Since the weather in China is generally warm and humid, there's no obstacle to spending much more time outdoors than New Zealanders, do. It's a common sight to see whole families eating their evening meal out on the footpath. Washing in a basin and many other domestic chore are frequently done on the front doorstep.
The community feeling this fosters is very strong. Street lighting is often used to read or play cards by, and neighbours and friends stroll up and down the footpath, stopping for a chat now and then.
Since every home has its own electricity there's no real need to use the lights for reading. I concluded that the companionship of neighbours was the reason so much time was spent outside the house.
This sense of community, so vital in such huge cities, is strongly reinforced by the Chinese system of local government. The basic unit of local government is the street revolutionary committee. Elected by the community, which can number around 50,000 people, this committee employs staff who organise the study of Marxist classics by the people. And it organises study and discussion of national and international policies and the implementation of Chinese Communist Party decisions.
It establishes small factories and other enterprises that fit in with the state plan.

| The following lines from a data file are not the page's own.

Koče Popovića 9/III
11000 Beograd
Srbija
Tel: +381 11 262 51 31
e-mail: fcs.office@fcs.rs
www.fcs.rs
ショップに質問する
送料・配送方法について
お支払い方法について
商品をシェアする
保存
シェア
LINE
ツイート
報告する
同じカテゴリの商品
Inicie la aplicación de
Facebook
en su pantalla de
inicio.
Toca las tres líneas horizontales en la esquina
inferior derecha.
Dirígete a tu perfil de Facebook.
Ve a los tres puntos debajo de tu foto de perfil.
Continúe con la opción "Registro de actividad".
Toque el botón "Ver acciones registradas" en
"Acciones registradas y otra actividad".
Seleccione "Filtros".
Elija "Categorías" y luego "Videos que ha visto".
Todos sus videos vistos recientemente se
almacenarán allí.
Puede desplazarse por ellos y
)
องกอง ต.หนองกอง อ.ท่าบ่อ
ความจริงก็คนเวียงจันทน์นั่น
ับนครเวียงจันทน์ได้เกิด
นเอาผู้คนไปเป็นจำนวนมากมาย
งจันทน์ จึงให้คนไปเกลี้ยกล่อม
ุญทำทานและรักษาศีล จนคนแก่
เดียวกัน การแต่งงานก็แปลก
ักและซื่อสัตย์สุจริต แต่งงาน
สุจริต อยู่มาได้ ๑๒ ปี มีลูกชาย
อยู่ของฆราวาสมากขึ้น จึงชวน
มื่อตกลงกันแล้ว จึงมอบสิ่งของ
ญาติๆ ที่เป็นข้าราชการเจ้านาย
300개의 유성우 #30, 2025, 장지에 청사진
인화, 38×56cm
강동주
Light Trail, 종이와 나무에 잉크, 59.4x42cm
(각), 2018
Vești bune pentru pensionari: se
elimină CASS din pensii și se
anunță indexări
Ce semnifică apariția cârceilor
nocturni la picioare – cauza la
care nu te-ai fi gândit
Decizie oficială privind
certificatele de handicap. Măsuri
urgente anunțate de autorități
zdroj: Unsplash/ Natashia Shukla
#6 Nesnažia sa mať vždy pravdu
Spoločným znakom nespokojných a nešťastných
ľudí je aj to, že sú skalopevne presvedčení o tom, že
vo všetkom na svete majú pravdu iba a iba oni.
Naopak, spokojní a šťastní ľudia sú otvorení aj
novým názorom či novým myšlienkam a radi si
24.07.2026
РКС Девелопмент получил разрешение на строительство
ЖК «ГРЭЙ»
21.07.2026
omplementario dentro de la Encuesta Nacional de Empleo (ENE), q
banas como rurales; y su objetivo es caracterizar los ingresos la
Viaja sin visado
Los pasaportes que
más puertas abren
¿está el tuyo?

It also operates nurseries, schools to supplement those run by factories, restaurants and household service shops which do laundering, mending, hair cutting and other tasks. The workers on the street revolutionary committee spend at least one day a week working in a local factory or other unit to keep in contact with the people.
Apart from that, they go out as much as possible into the street to talk to the residents and find out about local conditions.

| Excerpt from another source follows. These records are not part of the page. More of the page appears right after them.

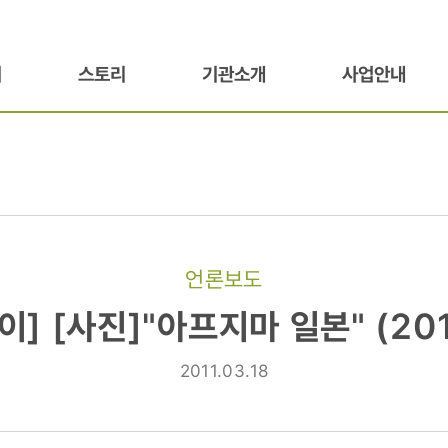
기
스토리
기관소개
사업안내
언론보도
]
] [사진]"아프지마 일본" (2011
프지마
2011.03.18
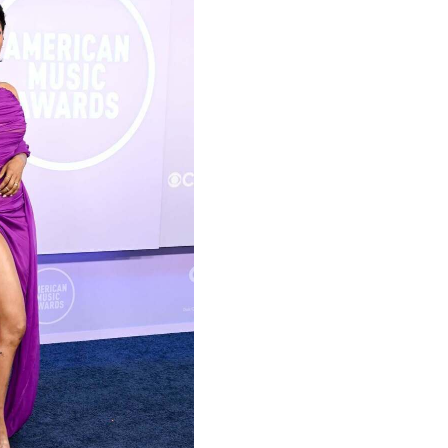
26 МАЯ 2026
ие образы на премии
n Music Awards 2026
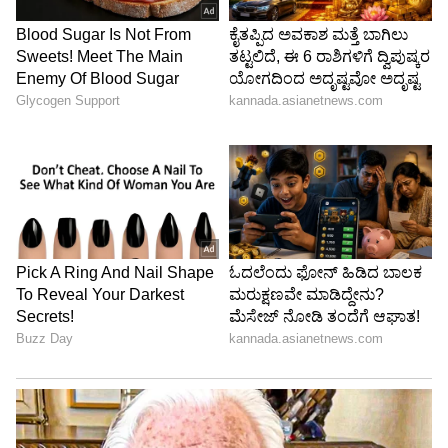
6
9
ಬ್ರೇಕಪ್‌ನಿಂದ ಸಾಕಷ್ಟು ಪಾಠ ಕಲಿತಿದ್ದೀನಿ. ಟೀನೇಜ್‌
ಸಮಯದಲ್ಲಿ ಮೆಚ್ಯೂರಿಟಿ ಬರುವ ಮುನ್ನ ಏನು
ರಿಲೇಷನ್‌ಶಿಪ್‌ನಲ್ಲಿ ಇರ್ತೀವಿ ಆ ಸಮಯದಲ್ಲಿ ನಾವು ವೃತ್ತಿ
ಜೀವನ ಎಷ್ಟು ಮುಖ್ಯ ಅನ್ನೋ ವಿಚಾರವನ್ನು ಅರ್ಥ
ಮಾಡಿಕೊಂಡಿರುವುದಿಲ್ಲ.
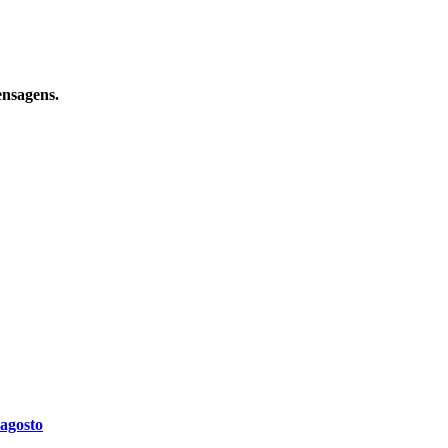
ensagens.
 agosto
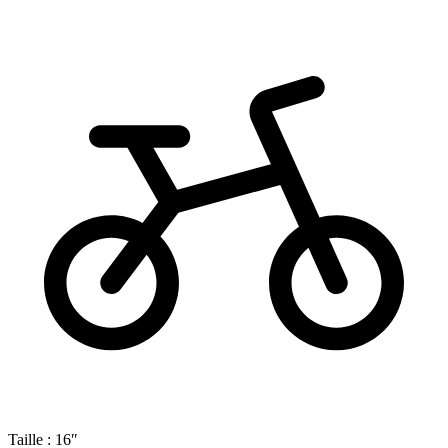
Taille :
16″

Working under the revolutionary committee is the neighbourhood committee This is a people's organisation, not a unit of government.
Generally, the most active on the neighbourhood committee are those who work in local enterprised and are what the Chinese call neighbourhood people". They are either old, retired or have to stay at home to look after the kids. The neighbourhood committees cover between one to eight lanes, about 2000 people on average They act as a link between street revolutionary committees and the people. They inform the people of the decisions and policies of the Government and organise discussion on how to carry these out. The neighbourhood committee also passes on the demands of the people to the street revolutionary committee.
Translate all this structure into terms of human relationships and one begins to see how flexible it is. It must be difficult to become alienated and remote from your neighbours and friends when the person working next to you may be the chairman of the street committee, when the shop you take your laundry to is run by the same committee, when the old man sitting in the sun as you go to work may call on you in the evening to ask you to a meeting to discuss some point of China's foreign policy.
In addition, friendship and understanding must arise between you and you neighbour if you have a chance to chat each evening as you both eat the evening meal of play cards under the street lighting. If you have a complaint about the way things are being run, it's not necessary to write a letter or call at any office, you're more likely to meet someone who'll pay serious attention to you complaint just walking in the street or working just down the road.